Illustration of a security camera with police car lights

Image: Annelise Capossela/Axios

Denver leaders are turning to law enforcement and mental health specialists to improve downtown’s “unsafe” reputation.

Why it matters: Crime is crowding out businesses and large conventions at a time when downtown Denver is struggling to bring workers and tourists back to pre-pandemic levels.

  • “The reality is that we’re losing conventions and businesses as we market our city — and people have chosen not to come to downtown Denver,” Mayor Michael Hancock said at a news conference Thursday.

What’s happening: Denver is deploying a “Downtown Action Team,” first announced in April, which will bring a larger police presence, more specialists in substance abuse, graffiti and trash removal, and improved safety features like lighting to the heart of the city.

  • The plan will initially focus on curbing criminal activity, homelessness and drug use around the Colorado Convention Center — where crime is up 5% compared to the three-year average and drug- and alcohol-related offenses are up 60% per city official.
  • The mayor said the crackdown reflected an effort earlier this year at Union Station, where neighborhood attorneys say security improvements were made as a result of more than 1,200 arrests and subpoenas, mostly related to low-level drug-related crimes.

Details: Denver Police Chief Ron Thomas said the number of officers assigned to the convention center corridor will “depend on the day and the situation,” but declined to provide more information.

  • City officials remain in the dark on other specifics, including the size of the team, costs and the metrics used to measure success – although officials said each agency involved will be tracking data.

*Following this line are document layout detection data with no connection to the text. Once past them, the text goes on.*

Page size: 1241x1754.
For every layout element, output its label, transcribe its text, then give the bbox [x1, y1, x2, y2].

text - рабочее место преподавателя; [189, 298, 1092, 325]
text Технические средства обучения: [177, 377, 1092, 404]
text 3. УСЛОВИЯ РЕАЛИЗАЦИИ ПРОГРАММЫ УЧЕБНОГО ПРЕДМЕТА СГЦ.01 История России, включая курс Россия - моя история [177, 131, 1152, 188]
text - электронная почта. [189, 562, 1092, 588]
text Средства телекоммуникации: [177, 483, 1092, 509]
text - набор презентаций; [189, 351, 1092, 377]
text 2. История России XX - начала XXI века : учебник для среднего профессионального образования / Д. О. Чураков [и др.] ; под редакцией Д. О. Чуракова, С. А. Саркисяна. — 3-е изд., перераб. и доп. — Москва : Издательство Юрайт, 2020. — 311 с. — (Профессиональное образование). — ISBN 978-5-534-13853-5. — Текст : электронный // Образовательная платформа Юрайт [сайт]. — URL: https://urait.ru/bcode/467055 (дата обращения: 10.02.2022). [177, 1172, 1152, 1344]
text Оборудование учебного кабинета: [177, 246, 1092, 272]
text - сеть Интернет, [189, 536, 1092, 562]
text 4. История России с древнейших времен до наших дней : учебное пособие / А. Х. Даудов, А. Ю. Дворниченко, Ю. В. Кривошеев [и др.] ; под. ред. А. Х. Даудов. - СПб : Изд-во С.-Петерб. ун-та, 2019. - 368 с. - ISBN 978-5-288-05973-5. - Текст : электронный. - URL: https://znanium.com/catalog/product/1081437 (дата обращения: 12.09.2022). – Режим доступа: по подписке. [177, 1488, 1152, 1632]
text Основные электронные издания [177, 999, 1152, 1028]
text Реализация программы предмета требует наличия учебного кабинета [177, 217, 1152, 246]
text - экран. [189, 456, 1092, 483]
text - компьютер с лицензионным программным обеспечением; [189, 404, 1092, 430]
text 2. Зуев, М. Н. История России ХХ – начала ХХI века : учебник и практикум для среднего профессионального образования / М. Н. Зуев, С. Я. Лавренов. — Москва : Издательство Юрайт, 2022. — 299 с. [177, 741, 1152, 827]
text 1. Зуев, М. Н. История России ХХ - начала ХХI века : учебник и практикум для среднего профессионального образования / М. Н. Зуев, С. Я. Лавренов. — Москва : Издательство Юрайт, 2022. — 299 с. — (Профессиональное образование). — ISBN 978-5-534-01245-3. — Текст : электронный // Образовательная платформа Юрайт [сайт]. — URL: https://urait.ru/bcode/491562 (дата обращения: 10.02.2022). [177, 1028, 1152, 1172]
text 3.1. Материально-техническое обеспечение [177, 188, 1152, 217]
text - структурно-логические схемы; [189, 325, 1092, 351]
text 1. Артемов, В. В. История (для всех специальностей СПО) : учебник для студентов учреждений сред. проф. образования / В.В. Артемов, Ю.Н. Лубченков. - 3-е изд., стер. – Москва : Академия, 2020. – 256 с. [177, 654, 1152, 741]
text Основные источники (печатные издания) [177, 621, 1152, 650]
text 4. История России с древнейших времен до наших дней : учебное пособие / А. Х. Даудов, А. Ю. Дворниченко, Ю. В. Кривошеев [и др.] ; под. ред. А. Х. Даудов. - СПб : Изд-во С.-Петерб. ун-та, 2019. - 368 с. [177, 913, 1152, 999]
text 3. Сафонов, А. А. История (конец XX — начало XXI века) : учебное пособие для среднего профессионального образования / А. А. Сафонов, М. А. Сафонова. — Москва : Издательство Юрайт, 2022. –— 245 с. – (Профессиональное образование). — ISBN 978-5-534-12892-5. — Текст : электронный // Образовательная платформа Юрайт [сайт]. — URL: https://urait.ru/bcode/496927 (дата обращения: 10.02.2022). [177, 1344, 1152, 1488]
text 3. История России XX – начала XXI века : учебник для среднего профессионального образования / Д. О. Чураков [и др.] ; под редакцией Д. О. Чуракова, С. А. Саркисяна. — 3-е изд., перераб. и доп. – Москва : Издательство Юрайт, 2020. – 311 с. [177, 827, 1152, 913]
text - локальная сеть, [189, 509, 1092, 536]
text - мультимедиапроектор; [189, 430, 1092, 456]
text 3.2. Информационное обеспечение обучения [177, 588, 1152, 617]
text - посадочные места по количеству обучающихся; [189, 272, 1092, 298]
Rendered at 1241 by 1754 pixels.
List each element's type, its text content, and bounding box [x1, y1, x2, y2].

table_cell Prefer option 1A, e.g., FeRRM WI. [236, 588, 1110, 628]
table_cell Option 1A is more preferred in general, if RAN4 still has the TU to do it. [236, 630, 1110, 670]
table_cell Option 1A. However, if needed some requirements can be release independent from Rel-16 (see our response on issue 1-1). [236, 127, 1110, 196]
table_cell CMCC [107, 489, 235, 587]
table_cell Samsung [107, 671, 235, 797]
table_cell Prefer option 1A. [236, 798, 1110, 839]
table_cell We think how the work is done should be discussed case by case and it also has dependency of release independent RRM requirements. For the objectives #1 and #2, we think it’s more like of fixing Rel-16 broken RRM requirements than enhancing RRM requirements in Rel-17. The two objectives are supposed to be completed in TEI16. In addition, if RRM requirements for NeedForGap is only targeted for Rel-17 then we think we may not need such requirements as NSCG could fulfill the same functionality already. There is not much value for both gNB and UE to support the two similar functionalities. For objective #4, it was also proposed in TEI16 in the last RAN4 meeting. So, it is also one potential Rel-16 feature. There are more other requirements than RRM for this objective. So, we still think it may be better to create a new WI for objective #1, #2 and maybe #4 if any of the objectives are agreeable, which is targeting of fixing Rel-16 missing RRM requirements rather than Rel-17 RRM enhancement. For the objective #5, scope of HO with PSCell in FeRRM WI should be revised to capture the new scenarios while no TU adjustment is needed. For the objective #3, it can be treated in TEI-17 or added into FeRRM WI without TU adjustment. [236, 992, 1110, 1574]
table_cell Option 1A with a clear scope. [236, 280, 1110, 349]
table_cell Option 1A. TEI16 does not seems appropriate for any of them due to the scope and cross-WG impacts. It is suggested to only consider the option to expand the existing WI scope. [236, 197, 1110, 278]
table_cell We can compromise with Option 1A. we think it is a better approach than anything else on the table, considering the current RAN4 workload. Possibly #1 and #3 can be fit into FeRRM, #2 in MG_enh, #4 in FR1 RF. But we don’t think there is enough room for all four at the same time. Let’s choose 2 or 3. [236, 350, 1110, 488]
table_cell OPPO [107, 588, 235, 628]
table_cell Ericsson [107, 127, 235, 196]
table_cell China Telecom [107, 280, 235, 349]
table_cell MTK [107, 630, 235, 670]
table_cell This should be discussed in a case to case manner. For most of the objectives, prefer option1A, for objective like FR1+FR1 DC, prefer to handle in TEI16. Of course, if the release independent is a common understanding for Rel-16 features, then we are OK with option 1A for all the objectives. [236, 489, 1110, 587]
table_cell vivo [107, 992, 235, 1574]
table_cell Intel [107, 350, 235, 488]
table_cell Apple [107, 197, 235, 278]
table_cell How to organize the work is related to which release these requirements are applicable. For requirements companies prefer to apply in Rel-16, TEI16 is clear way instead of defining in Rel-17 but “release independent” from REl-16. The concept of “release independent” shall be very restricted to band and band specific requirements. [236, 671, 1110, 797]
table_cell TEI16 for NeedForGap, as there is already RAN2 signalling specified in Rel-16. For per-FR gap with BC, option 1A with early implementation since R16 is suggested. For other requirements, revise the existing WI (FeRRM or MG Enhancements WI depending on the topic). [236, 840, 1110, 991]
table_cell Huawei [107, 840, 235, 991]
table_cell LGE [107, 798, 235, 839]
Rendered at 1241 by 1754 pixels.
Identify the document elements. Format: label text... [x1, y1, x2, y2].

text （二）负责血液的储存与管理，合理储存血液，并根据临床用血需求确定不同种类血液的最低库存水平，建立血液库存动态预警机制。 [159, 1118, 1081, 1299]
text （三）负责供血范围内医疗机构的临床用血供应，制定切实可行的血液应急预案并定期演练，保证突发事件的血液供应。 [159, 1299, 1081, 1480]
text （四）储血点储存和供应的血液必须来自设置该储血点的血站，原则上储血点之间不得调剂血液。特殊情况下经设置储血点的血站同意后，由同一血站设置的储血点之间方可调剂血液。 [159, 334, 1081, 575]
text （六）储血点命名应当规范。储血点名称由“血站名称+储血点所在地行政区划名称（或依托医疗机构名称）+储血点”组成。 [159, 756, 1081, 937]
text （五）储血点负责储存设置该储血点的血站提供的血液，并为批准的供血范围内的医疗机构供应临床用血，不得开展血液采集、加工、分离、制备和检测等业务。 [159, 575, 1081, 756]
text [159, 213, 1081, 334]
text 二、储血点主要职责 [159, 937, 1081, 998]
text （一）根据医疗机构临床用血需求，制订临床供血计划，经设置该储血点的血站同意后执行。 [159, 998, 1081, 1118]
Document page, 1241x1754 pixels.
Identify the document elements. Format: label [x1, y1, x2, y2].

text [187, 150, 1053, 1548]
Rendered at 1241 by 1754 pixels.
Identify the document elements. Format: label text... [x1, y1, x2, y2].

What you say: Much of downtown’s recovery will be valued by “intangible” factors, said Kourtny Garrett, head of the Denver Downtown Partnership.

  • “It’s the liveliness of the street. It’s bringing people back to our restaurants, it’s bringing our employees back, it’s bringing the energy back to downtown Denver,” she said.

The other side: Some business owners in the area say the crackdown on crime should have come sooner.

  • “We’ve complained about downtown issues for the last several years since COVID started. It’s November 2022, and are we really going to do this now?” Chris Fuselier, owner of Blake Street Tavern in LoDo, told CBS4.

Something to see: It’s unclear if Denver’s recent plan to reduce crime will result in a boom in business and bookings at the Colorado Convention Center.

  • Hancock’s limited term also ends next year, raising questions about whether a new mayor will keep the plan.